Collected data =

◆ ◆ ◆ ◆ ◆

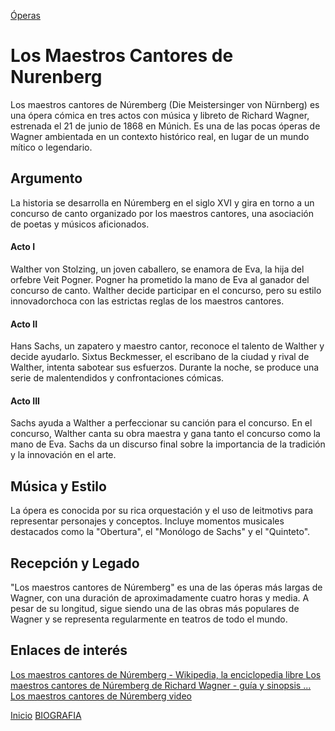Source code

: [Óperas](obras.md)
# **Los Maestros Cantores de Nurenberg**

Los maestros cantores de Núremberg (Die Meistersinger von Nürnberg) es una ópera cómica en tres actos con música y libreto de Richard Wagner, estrenada el 21 de junio de 1868 en Múnich. Es una de las pocas óperas de Wagner ambientada en un contexto histórico real, en lugar de un mundo mítico o legendario.

## Argumento

La historia se desarrolla en Núremberg en el siglo XVI y gira en torno a un concurso de canto organizado por los maestros cantores, una asociación de poetas y músicos aficionados.

#### Acto I  

Walther von Stolzing, un joven caballero, se enamora de Eva, la hija del orfebre Veit Pogner.
Pogner ha prometido la mano de Eva al ganador del concurso de canto.
Walther decide participar en el concurso, pero su estilo innovadorchoca con las estrictas reglas de los maestros cantores.

#### Acto II  

Hans Sachs, un zapatero y maestro cantor, reconoce el talento de Walther y decide ayudarlo.
Sixtus Beckmesser, el escribano de la ciudad y rival de Walther, intenta sabotear sus esfuerzos.
Durante la noche, se produce una serie de malentendidos y confrontaciones cómicas.

#### Acto III  

Sachs ayuda a Walther a perfeccionar su canción para el concurso.
En el concurso, Walther canta su obra maestra y gana tanto el concurso como la mano de Eva.
Sachs da un discurso final sobre la importancia de la tradición y la innovación en el arte.

## Música y Estilo 

La ópera es conocida por su rica orquestación y el uso de leitmotivs para representar personajes y conceptos. Incluye momentos musicales destacados como la "Obertura", el "Monólogo de Sachs" y el "Quinteto".  

## Recepción y Legado

"Los maestros cantores de Núremberg" es una de las óperas más largas de Wagner, con una duración de aproximadamente cuatro horas y media. A pesar de su longitud, sigue siendo una de las obras más populares de Wagner y se representa regularmente en teatros de todo el mundo.  

## Enlaces de interés 
[Los maestros cantores de Núremberg - Wikipedia, la enciclopedia libre  ](https://opera-inside.com/los-maestros-cantores-de-nuremberg-de-richard-wagner-guia-y-sinopsis-de-la-opera/?lang=es)
[Los maestros cantores de Núremberg de Richard Wagner - guía y sinopsis ... ](https://opera-inside.com/los-maestros-cantores-de-nuremberg-de-richard-wagner-guia-y-sinopsis-de-la-opera/?lang=es)
[Los maestros cantores de Núremberg video](https://www.youtube.com/watch?v=5Jg_PcHvY8E&t=675s)


 [Inicio](README.md)  [BIOGRAFIA](biografia.md)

◆ ◆ ◆ ◆ ◆

Problem to work on = Please return each line of the material above that contains the string "nuremberg".

Written answer =
[Los maestros cantores de Núremberg - Wikipedia, la enciclopedia libre  ](https://opera-inside.com/los-maestros-cantores-de-nuremberg-de-richard-wagner-guia-y-sinopsis-de-la-opera/?lang=es)
[Los maestros cantores de Núremberg de Richard Wagner - guía y sinopsis ... ](https://opera-inside.com/los-maestros-cantores-de-nuremberg-de-richard-wagner-guia-y-sinopsis-de-la-opera/?lang=es)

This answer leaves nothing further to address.